Problem 3: Limited emotional range
When a game is a power fantasy then it occupies a narrow and limiting emotional range. Power-fantasy games can be about justice, revenge... and, that's about it.

Look at the long list of games I've cited above and try and point to ones that aren't about justice or revenge.

Justice and revenge are age-old themes, deeply ingrained in human nature. The emotional range associated with these, I'd say, tends toward the aggressive and the negative. Some of the best works of fiction in the history of fiction have concerned justice or revenge. But these themes aren't everything.

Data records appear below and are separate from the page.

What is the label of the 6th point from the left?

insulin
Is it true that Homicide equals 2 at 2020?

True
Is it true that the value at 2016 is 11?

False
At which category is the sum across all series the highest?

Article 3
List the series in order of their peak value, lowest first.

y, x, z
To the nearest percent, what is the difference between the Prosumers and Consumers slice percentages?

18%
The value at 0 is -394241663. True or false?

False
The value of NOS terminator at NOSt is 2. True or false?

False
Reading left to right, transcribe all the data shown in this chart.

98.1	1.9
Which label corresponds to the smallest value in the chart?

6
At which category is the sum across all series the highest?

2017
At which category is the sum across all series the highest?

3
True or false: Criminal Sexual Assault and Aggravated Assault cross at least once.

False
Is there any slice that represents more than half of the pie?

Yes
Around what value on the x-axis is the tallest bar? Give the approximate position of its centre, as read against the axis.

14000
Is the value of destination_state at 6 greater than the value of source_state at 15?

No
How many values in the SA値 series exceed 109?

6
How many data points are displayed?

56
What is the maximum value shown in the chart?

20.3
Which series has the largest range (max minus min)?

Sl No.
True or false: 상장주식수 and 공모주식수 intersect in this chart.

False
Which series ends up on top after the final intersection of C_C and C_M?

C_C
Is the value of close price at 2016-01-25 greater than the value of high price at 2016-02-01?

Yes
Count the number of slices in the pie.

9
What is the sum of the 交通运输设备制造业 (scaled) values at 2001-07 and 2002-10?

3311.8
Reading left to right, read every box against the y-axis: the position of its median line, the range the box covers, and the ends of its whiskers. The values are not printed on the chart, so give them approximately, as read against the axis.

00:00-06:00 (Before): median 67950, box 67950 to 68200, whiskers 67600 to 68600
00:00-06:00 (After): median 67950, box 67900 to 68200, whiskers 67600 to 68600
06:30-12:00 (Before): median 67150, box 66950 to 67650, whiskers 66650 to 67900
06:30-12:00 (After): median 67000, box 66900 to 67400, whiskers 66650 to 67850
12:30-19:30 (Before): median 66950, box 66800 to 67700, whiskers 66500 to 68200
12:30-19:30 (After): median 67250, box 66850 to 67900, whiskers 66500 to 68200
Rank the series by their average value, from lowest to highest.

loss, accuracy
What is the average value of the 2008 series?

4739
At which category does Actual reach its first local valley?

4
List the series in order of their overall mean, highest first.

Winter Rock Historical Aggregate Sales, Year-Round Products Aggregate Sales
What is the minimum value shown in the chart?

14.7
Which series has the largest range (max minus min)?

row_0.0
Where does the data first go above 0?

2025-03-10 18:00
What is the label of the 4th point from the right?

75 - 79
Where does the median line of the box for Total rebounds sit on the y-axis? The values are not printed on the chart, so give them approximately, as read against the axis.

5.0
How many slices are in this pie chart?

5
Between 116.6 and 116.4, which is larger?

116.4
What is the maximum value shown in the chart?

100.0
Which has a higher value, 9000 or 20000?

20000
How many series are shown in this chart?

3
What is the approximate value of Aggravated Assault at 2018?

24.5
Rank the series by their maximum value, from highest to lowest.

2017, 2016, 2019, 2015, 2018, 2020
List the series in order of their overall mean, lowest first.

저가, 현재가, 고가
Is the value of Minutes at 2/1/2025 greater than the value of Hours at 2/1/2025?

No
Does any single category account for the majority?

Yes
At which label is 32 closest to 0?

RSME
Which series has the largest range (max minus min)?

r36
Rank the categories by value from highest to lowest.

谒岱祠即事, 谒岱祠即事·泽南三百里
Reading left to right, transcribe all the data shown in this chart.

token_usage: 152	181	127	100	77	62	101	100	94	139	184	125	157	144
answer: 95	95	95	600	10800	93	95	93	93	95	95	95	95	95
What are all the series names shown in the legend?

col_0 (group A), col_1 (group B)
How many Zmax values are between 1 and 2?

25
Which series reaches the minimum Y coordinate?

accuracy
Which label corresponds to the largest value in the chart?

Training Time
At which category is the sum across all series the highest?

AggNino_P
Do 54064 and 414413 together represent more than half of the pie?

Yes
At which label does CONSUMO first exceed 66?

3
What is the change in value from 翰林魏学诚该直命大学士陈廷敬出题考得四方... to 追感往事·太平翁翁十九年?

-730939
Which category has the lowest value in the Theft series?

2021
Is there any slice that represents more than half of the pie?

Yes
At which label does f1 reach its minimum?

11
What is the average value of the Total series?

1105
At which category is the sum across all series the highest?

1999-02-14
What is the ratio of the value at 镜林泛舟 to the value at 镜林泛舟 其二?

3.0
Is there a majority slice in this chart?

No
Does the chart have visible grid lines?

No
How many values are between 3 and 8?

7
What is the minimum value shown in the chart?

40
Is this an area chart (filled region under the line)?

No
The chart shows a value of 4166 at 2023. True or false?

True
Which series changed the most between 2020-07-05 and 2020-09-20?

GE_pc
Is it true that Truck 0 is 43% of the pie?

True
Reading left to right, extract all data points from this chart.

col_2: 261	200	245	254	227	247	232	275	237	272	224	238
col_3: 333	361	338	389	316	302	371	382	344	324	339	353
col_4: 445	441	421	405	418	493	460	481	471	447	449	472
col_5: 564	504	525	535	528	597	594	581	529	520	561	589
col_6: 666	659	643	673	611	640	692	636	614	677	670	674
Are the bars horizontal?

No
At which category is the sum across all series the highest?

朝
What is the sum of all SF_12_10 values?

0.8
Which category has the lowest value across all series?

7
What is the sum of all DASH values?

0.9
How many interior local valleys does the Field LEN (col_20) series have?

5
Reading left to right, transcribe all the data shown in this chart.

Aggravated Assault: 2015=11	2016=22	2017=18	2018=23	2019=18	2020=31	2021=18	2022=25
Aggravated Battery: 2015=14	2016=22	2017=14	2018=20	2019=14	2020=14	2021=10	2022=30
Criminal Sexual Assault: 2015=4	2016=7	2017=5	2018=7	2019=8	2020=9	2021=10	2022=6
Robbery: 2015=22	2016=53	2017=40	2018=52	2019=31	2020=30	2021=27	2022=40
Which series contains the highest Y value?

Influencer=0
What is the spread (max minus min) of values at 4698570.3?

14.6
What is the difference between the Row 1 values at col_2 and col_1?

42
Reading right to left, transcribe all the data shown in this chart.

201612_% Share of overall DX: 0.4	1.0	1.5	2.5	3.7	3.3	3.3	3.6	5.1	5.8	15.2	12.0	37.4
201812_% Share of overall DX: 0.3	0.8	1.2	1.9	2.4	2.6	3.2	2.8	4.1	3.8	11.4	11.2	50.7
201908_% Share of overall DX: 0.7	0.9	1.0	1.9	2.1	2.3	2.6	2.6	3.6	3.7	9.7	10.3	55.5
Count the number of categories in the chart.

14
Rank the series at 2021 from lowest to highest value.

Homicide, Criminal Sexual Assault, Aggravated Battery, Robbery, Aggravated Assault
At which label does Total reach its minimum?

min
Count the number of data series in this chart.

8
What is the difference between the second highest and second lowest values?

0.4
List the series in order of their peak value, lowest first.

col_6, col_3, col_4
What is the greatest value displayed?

Of course there's a whole slew of other themes and corresponding emotions that games can explore. It's an oversimplification but ICO and Shadow of the Colossus are games about love more so than they are about justice or revenge. By successfully applying an alternate thematic spin on conventional action adventure tropes, these games stood out as unique and provided unique and memorable experiences.

. . .

Power-fantasy games have a lot of things going for them. That's why so many of them are made. Games that attempt to solve the problems I've listed here have plenty of their own problems, including, I suppose, having a potentially more-limited appeal than power-fantasy games do. Even still, when thinking about the kinds of games I want to make, I'd much rather take my chances with exploring relatively untapped thematic territory than trying to attack head-on some hundreds of different games I hold in very high regard. I've tried that before and didn't like it as much.